Laut dem Bericht in RTL explosiv soll er schon seit ein paar Tagen in U-Haft sitzen.
Im Stream ab ca. 42:35 min. zu sehen.


----------



## Aka-Aka (17 März 2013)

http://www.heute.at/news/oesterreich/wien/art23652,857903

http://www.heute.at/news/oesterreich/art23655,856322


> Senioren in ganz Europa feierten den "Heute"-Bericht über die Verhaftung des mutmaßlichen Millionenbetrügers Gerhard B. (45). Denn der Chef eines Firmengeflechtes in Wien-Donaustadt agierte international.


----------



## dvill (1 Juni 2014)

http://www.tt.com/wirtschaft/unternehmen/8442079-91/betrugskrimi-um-gewinnspiele-vor-gericht.csp


> Der Angeklagte selbst wehrte sich gestern gegen den Vorwurf des gewerbsmäßigen schweren Betrugs und berief sich auf die Expertise von gleich zwei Justizministern. So verwies B. u. a. auf Minister Wolfgang Brandstetter (ÖVP), der seine Geschäfte geprüft und abgesegnet habe. Er habe „nicht mit irgendwelchen Winkeladvokaten, sondern den allerbesten Anwälten, der Oberschicht“ zusammengearbeitet, sagte der Angeklagte. Neben Brandstetter habe er auch dessen Amtsvorgänger – Ex-Justizminister Dieter Böhmdorfer – beschäftigt. Die Rechtsanwälte hätten die Werbemittel jedes Mal freigegeben.

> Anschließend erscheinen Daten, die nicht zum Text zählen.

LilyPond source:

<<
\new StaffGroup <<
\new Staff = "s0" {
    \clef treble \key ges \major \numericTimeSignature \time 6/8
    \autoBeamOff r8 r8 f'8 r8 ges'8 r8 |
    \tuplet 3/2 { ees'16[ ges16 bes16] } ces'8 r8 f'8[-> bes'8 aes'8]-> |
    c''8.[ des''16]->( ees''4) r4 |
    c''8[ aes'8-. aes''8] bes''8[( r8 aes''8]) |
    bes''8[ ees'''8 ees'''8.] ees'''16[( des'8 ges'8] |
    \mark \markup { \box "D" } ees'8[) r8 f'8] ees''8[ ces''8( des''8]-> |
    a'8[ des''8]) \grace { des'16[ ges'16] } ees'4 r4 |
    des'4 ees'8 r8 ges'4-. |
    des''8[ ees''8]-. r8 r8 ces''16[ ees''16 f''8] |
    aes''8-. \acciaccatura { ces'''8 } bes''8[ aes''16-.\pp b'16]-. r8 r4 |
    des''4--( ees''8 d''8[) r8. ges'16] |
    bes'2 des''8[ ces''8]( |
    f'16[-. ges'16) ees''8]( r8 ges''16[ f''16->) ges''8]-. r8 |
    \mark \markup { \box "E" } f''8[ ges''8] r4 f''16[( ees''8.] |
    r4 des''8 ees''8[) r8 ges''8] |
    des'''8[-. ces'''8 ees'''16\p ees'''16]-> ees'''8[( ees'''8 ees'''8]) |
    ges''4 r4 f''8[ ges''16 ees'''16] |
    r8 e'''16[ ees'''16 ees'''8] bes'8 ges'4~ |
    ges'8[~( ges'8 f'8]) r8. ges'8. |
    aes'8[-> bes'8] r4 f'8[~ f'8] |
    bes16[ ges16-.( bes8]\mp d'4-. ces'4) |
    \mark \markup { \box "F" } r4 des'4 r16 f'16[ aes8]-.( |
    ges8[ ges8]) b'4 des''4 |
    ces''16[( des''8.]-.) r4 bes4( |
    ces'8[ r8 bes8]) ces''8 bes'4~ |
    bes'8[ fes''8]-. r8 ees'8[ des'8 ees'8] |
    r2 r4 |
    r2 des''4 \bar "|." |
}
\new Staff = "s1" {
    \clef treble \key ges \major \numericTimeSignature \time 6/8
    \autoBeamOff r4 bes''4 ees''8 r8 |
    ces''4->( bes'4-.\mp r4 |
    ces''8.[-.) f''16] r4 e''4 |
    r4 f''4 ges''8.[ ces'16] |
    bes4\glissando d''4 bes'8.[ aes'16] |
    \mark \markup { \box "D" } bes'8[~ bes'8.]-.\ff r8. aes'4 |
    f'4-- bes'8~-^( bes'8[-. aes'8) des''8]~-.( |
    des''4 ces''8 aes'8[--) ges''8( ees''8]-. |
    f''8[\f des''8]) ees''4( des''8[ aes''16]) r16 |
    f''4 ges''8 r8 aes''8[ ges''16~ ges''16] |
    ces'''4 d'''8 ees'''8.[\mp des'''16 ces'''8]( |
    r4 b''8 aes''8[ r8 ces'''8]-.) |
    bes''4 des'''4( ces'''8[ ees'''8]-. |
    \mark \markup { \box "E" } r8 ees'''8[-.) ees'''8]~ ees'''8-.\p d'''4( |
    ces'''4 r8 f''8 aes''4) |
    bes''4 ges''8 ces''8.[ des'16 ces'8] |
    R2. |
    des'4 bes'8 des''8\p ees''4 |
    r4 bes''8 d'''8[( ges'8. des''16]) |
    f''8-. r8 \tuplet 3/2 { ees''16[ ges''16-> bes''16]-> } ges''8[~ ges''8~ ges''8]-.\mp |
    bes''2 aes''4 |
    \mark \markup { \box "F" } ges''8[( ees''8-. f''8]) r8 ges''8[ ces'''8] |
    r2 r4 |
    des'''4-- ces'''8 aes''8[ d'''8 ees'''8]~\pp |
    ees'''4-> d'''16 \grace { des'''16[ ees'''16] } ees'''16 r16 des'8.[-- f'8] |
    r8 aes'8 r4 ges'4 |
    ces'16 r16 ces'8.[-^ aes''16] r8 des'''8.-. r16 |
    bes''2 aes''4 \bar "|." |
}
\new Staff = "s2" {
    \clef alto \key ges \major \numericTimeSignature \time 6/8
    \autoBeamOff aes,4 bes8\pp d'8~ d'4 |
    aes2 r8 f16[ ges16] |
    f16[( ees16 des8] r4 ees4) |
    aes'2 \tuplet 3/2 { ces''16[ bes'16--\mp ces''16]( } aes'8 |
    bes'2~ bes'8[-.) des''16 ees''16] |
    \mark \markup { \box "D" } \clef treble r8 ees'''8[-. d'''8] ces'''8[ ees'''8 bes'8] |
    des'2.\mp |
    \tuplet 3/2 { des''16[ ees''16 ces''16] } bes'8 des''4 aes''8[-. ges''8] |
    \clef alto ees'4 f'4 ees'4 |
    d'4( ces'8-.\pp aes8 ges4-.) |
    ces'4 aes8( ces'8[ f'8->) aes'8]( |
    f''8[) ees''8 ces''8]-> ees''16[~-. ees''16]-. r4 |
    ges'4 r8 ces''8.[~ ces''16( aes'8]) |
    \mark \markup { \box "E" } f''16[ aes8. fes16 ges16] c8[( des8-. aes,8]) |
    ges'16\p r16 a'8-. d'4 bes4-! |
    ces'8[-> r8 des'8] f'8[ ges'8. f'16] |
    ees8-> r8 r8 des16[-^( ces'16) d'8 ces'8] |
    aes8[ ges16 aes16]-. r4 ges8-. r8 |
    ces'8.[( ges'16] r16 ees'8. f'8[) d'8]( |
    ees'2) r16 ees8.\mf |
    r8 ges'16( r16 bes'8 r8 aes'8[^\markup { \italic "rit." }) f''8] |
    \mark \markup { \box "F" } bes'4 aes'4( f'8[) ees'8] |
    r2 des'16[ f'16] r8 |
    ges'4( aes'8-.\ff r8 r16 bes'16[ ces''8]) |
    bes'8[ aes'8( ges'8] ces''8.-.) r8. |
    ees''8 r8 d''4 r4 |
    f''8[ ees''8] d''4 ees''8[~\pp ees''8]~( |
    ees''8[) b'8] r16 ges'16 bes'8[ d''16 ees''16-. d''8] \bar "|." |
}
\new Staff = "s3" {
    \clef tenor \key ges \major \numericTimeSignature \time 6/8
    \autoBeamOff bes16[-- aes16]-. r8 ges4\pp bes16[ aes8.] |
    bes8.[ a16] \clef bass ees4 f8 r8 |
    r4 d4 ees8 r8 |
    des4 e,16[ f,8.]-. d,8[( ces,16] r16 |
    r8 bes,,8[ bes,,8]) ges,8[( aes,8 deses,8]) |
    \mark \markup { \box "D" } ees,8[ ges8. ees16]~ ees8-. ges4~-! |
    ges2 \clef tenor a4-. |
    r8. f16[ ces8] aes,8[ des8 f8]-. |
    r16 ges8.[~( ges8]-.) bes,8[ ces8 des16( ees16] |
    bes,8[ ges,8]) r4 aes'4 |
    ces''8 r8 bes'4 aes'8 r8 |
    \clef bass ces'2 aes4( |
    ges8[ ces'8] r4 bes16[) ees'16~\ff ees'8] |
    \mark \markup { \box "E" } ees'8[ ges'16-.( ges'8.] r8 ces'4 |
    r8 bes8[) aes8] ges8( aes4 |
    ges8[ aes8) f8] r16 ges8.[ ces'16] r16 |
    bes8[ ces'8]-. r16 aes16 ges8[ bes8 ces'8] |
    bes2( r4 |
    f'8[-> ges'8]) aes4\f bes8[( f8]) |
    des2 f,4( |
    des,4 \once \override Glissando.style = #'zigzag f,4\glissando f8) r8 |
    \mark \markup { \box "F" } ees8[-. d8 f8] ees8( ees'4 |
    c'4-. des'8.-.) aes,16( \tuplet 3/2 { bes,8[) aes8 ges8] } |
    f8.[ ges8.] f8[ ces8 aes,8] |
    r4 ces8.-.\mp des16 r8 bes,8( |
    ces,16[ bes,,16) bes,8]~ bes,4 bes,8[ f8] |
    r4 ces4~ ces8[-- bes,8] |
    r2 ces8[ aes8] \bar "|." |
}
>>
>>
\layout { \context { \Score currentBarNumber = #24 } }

Die Fakten belegen seit Jahren, dass die weit verbreiteten Betrügereien mit Telekommunikationsmittel politisch gewollt und gestützt sind.


----------



## Bananenrupublikaner (1 Juni 2014)

Völlig richtig dvill! Aber: Auch der bekannte "Krebsarzt" K. aus Bayern nahm sich den Lokalpolitiker G. als Anwalt und schwupps war alles wieder in Butti. Es ist also nicht nur politischer Wille....


----------



## dvill (15 Oktober 2014)

http://kurier.at/wirtschaft/finanze...ft-fuer-abzocker-friedrich-mueller/91.152.425


> Urteil: Vier Jahre Haft für Abzocker Friedrich Müller





> Der Schöffensenat unter Richterin S. Ö. verurteilte den 47-Jährigen wegen schweren gewerbsmäßigen Betruges zu einen unbedingten Freiheitsstrafe von vier Jahren. Das Urteil ist nicht rechtskräftig.





> Wie Staatsanwalt M. B. vorbrachte, soll B. in nur vier Monaten rund 8000 Kunden um mehr als 760.000 Euro geschädigt haben, indem er sie mit leeren Gewinnversprechungen lockte und zur Zahlung einer Bearbeitungsgebühr von 50 Euro veranlasste. Bewusst soll sich der Angeklagte an ein älteres Zielpublikum gewandt haben. Im gesamten Jahr 2008 soll „Friedrich Müller“ lediglich sechs Gewinne ausgezahlt haben.


----------